***** Data for this task

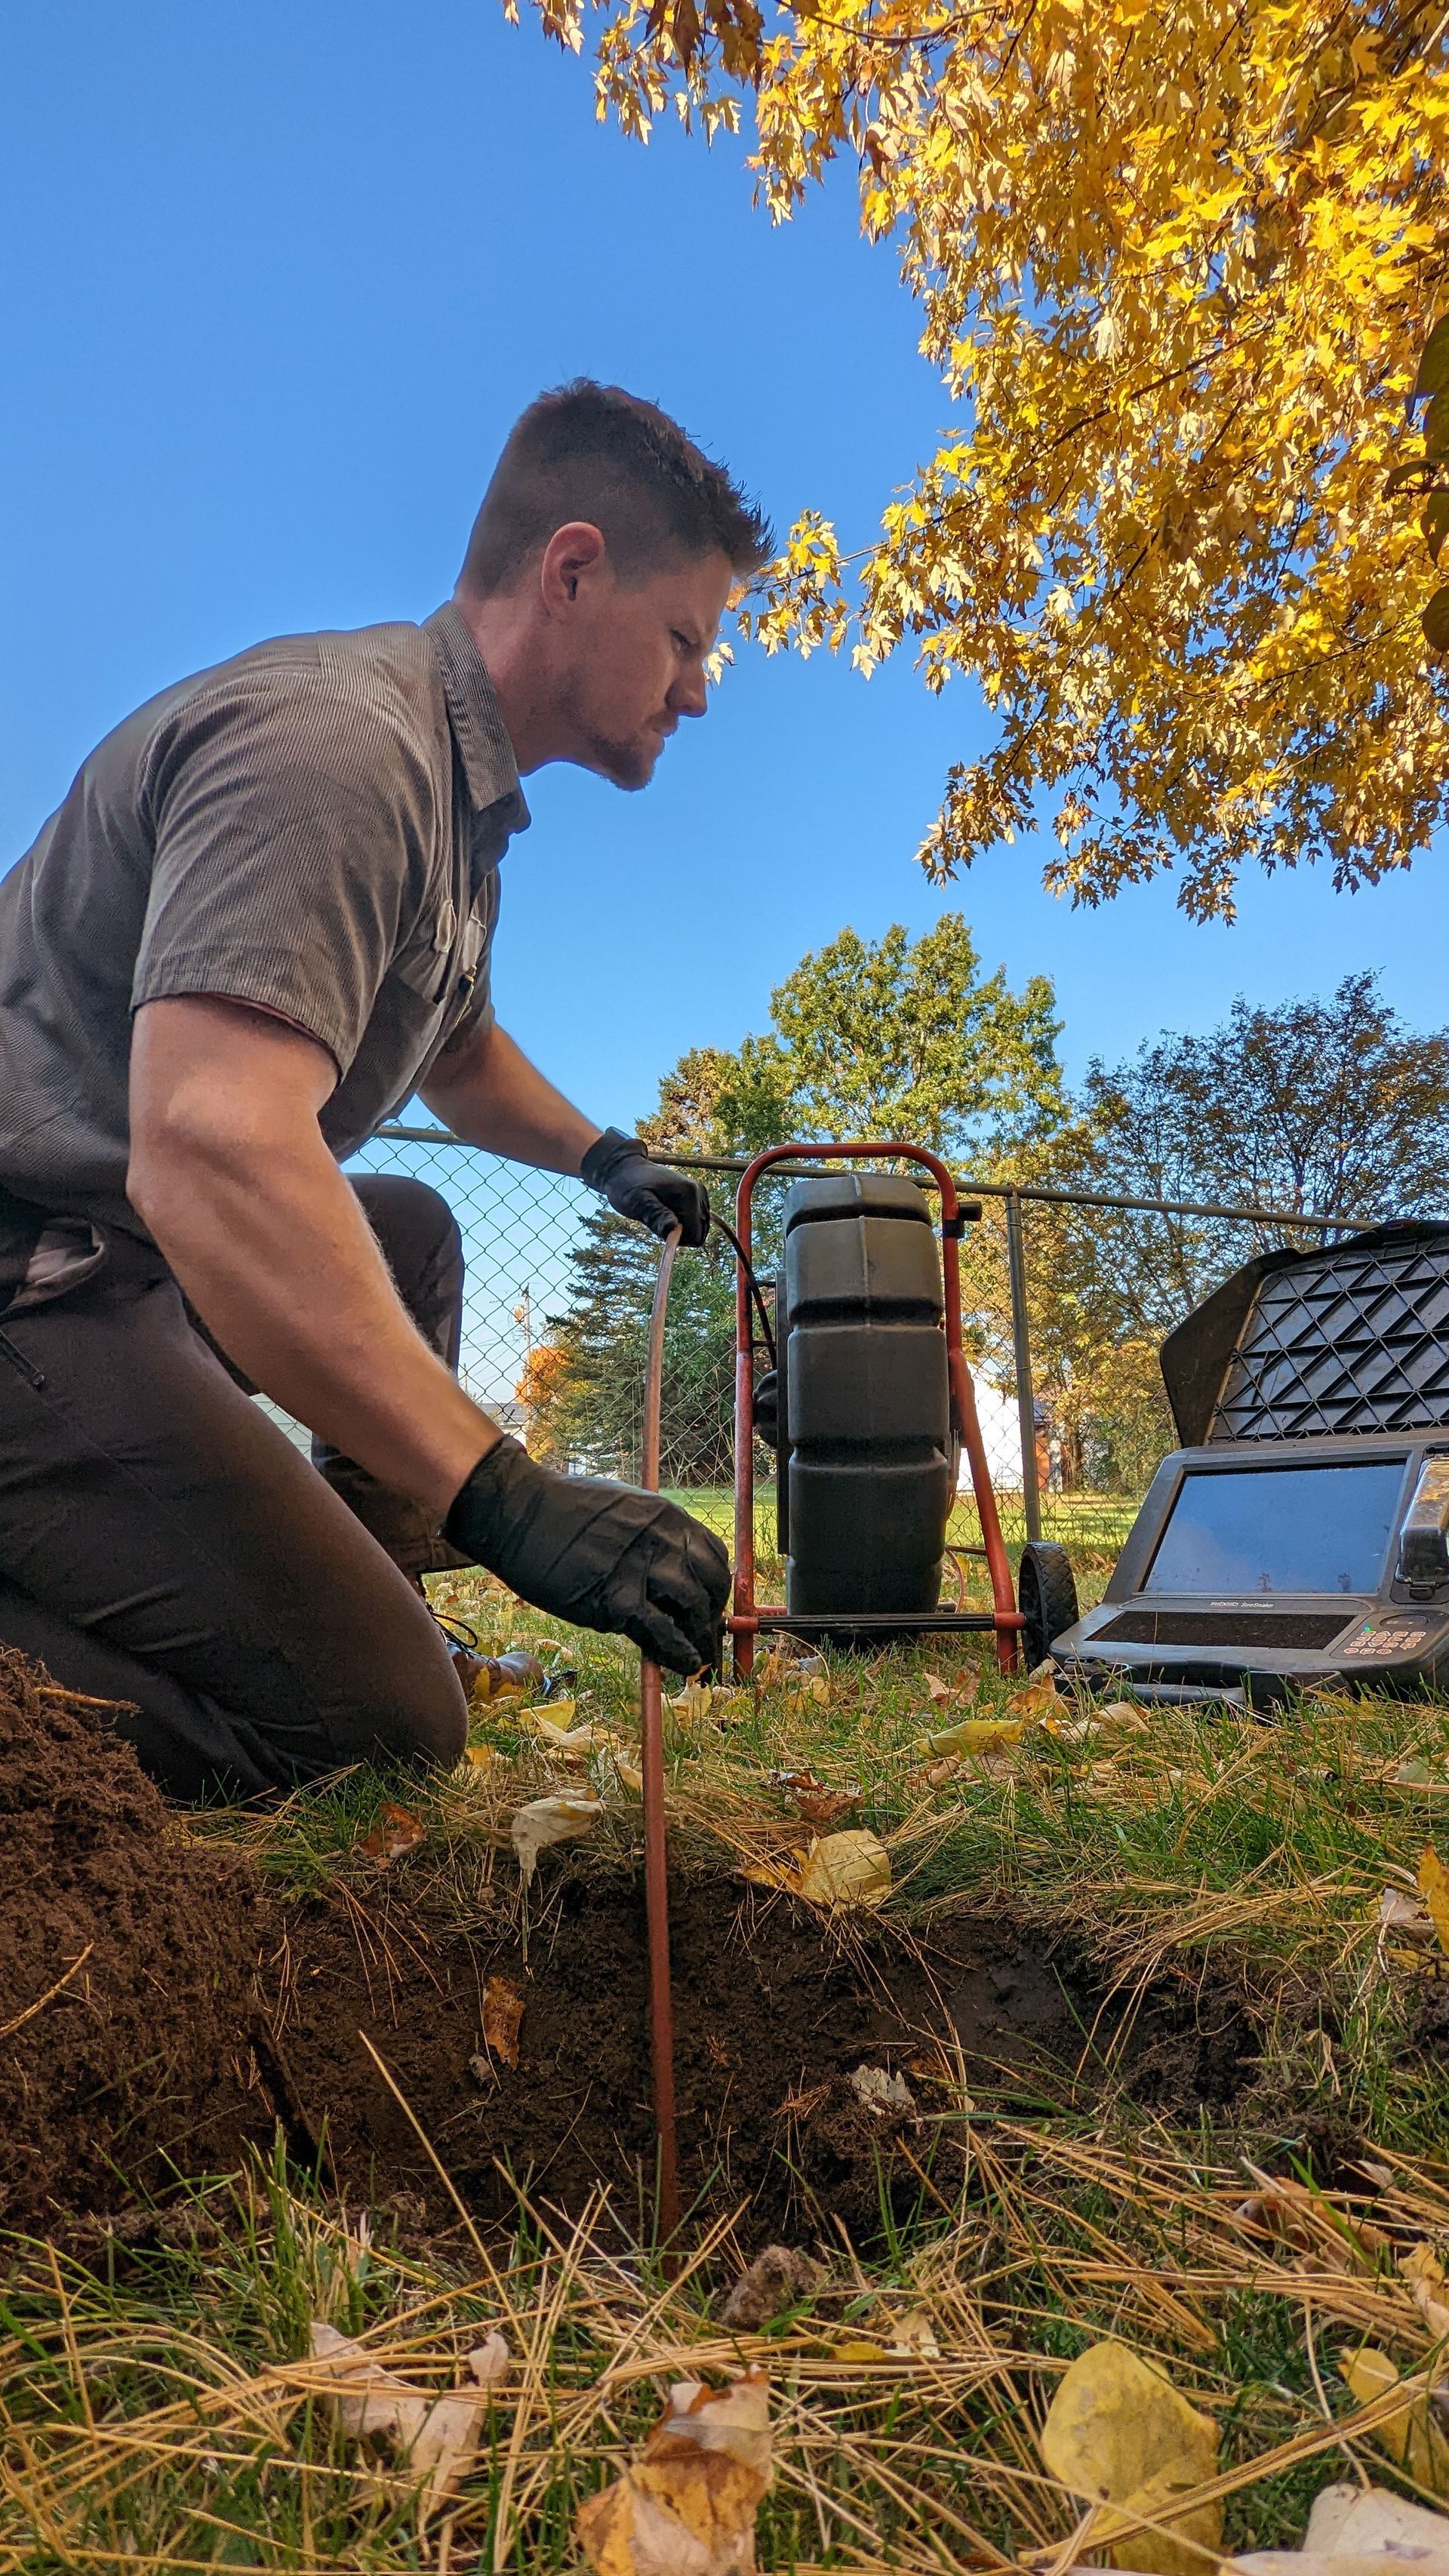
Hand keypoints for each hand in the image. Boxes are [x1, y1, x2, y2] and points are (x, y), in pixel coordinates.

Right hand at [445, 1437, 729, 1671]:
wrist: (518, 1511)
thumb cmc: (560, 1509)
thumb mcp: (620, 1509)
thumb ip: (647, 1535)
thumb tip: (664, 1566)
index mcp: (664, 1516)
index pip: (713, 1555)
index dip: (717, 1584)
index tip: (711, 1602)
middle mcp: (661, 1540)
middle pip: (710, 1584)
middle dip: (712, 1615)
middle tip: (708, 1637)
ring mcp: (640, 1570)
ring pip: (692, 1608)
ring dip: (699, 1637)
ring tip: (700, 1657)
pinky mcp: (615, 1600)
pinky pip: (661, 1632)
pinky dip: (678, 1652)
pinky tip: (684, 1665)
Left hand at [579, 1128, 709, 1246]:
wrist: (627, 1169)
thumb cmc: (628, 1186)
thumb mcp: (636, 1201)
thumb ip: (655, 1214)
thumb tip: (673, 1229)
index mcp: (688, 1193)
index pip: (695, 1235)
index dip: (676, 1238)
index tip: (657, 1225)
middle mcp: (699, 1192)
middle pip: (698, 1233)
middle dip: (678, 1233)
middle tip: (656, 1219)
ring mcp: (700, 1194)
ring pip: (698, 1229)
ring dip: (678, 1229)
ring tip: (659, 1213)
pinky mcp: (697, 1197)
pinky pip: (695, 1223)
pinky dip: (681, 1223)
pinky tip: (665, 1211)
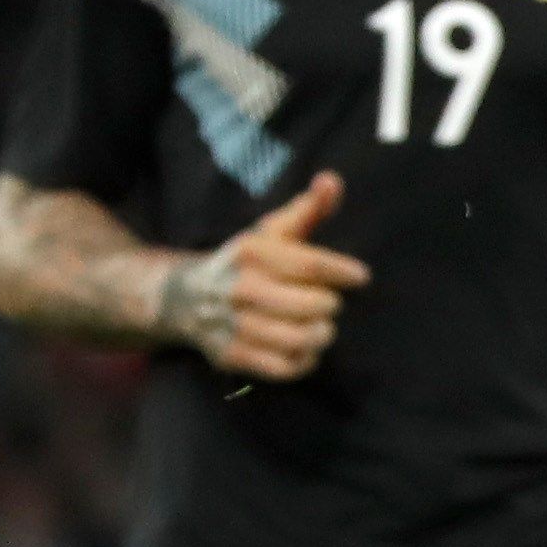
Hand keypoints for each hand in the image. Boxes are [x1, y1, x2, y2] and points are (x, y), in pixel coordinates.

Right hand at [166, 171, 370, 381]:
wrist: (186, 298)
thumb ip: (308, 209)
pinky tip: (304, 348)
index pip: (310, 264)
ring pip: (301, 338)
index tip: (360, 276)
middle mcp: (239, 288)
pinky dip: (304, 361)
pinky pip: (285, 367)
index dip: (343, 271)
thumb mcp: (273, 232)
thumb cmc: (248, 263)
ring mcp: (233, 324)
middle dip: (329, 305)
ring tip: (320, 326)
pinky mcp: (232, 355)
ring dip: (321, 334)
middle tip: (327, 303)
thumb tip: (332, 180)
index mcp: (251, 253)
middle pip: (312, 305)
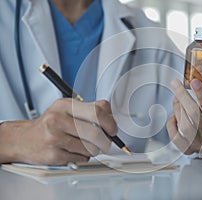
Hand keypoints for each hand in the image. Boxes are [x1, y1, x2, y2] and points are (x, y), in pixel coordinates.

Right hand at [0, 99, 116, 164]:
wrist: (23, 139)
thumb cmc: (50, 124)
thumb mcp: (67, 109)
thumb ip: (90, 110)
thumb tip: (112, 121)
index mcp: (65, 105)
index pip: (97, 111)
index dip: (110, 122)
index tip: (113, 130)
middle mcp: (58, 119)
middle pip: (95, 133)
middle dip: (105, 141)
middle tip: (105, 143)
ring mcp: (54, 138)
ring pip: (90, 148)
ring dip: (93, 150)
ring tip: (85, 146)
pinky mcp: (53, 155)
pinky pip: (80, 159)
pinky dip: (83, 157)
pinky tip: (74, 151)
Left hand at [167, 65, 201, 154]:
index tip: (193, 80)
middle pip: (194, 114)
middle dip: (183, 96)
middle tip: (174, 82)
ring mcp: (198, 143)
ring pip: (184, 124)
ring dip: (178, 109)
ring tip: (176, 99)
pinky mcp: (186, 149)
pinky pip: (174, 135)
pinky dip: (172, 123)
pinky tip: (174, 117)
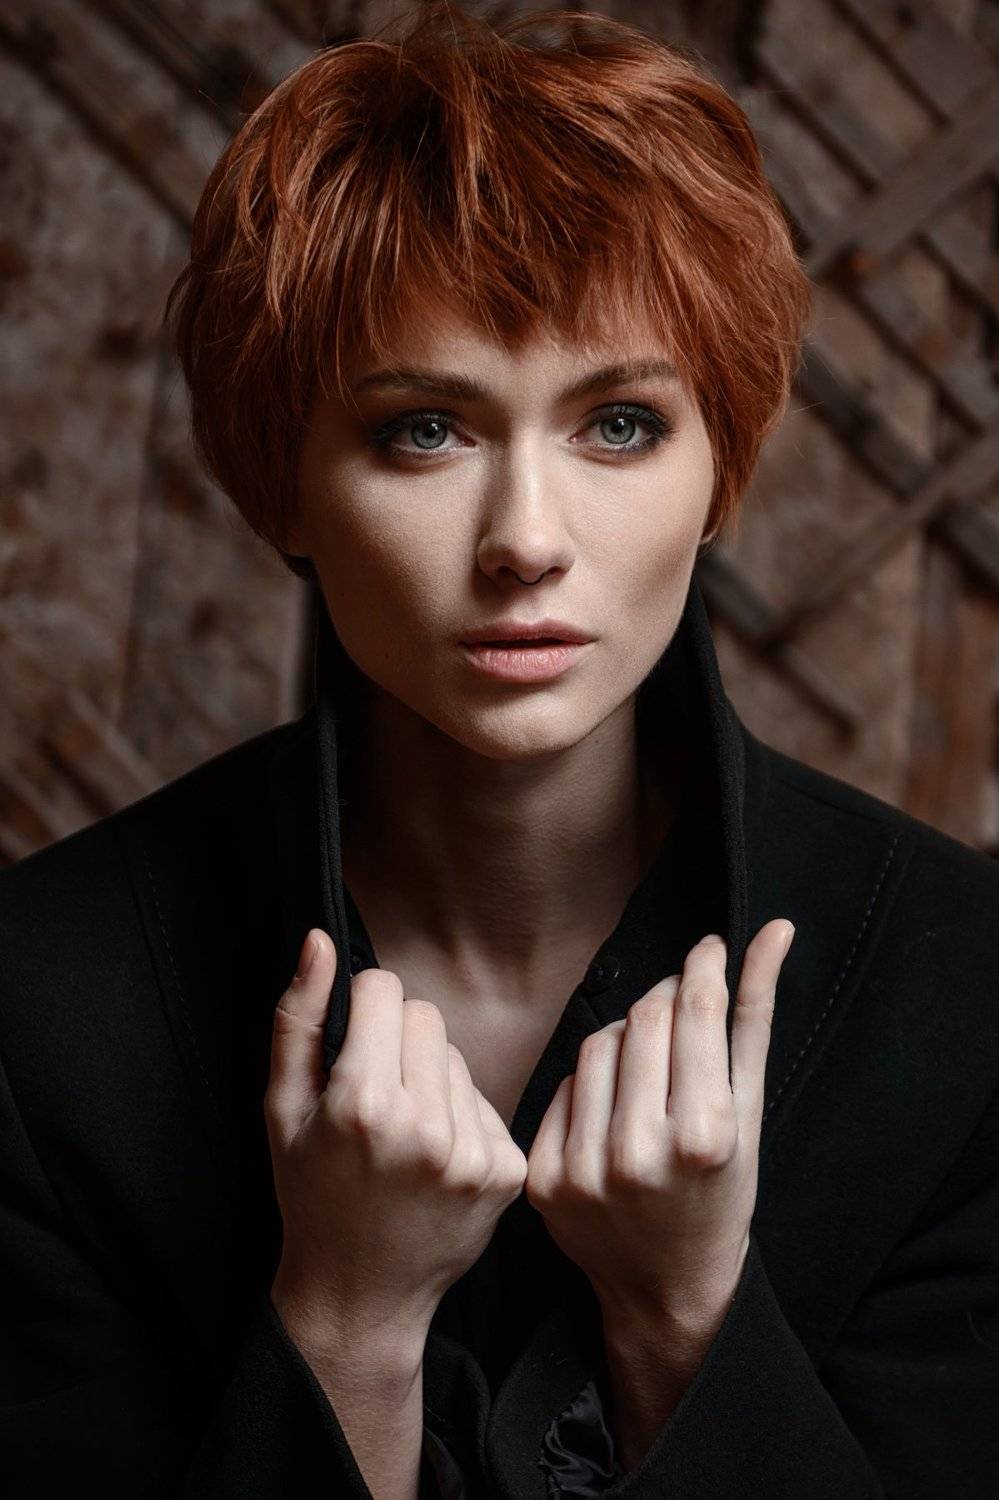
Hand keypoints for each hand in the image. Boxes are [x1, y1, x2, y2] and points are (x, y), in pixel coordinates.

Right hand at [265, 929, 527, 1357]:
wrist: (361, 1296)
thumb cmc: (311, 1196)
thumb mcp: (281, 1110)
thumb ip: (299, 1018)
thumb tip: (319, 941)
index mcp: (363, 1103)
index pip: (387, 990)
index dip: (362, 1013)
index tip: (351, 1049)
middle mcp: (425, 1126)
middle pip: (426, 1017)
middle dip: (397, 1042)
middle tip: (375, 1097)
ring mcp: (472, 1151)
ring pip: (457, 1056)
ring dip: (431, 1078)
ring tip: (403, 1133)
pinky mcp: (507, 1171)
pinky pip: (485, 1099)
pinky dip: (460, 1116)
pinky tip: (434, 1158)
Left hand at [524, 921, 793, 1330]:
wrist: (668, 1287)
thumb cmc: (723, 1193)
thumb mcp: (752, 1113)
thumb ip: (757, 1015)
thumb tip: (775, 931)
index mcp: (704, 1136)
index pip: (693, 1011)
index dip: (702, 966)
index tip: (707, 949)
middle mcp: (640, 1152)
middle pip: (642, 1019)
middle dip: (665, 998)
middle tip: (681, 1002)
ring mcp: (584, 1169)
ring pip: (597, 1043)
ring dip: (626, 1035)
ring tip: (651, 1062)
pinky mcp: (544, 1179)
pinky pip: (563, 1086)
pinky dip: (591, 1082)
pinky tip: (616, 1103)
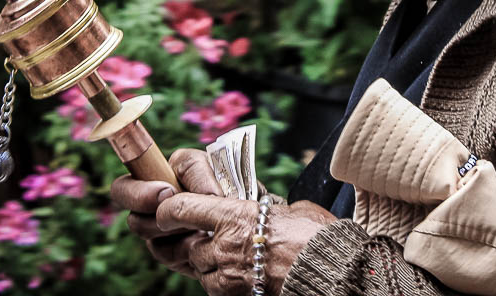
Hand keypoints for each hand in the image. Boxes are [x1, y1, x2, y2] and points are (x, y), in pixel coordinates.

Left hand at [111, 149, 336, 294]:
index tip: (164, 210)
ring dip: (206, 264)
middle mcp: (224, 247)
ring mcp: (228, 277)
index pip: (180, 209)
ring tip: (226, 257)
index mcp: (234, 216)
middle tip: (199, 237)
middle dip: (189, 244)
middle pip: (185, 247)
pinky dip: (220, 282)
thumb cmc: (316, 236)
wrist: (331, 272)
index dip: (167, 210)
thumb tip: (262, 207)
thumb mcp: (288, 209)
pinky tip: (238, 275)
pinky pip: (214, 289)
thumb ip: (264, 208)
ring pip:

**********

Description of the task –
Repeat, without pictures, exactly the lines of the data above from the one containing "ring mcp: (198, 143)" through the one containing "wrist: (668, 1287)", including both and adding nothing.

Task result –
ring mcp: (198, 143)
ring pip: (184, 124)
ring dip: (178, 109)
ring tip: (176, 99)
pinky mcp: (186, 149)
pinky pip: (174, 135)
pinky dip: (172, 123)
pinky tip: (174, 117)
Hand keypoints for each hand in the image. Boxes are [x1, y1, x2, y2] and points are (x, y), in pixel coordinates.

Right hand at [265, 929, 527, 1357]:
wrist: (361, 1296)
thumb cmc: (311, 1196)
thumb mcp: (281, 1110)
thumb ip: (299, 1018)
thumb tip: (319, 941)
index mcp: (363, 1103)
index pip: (387, 990)
index dip: (362, 1013)
index tip: (351, 1049)
middle mcp: (425, 1126)
middle pip: (426, 1017)
middle dip: (397, 1042)
middle tip: (375, 1097)
ring mcp: (472, 1151)
ring pip: (457, 1056)
ring dip: (431, 1078)
ring tip: (403, 1133)
pinky mcp: (507, 1171)
pinky pip: (485, 1099)
pinky dip: (460, 1116)
pinky tip: (434, 1158)
Left hand at [524, 921, 793, 1330]:
wrist: (668, 1287)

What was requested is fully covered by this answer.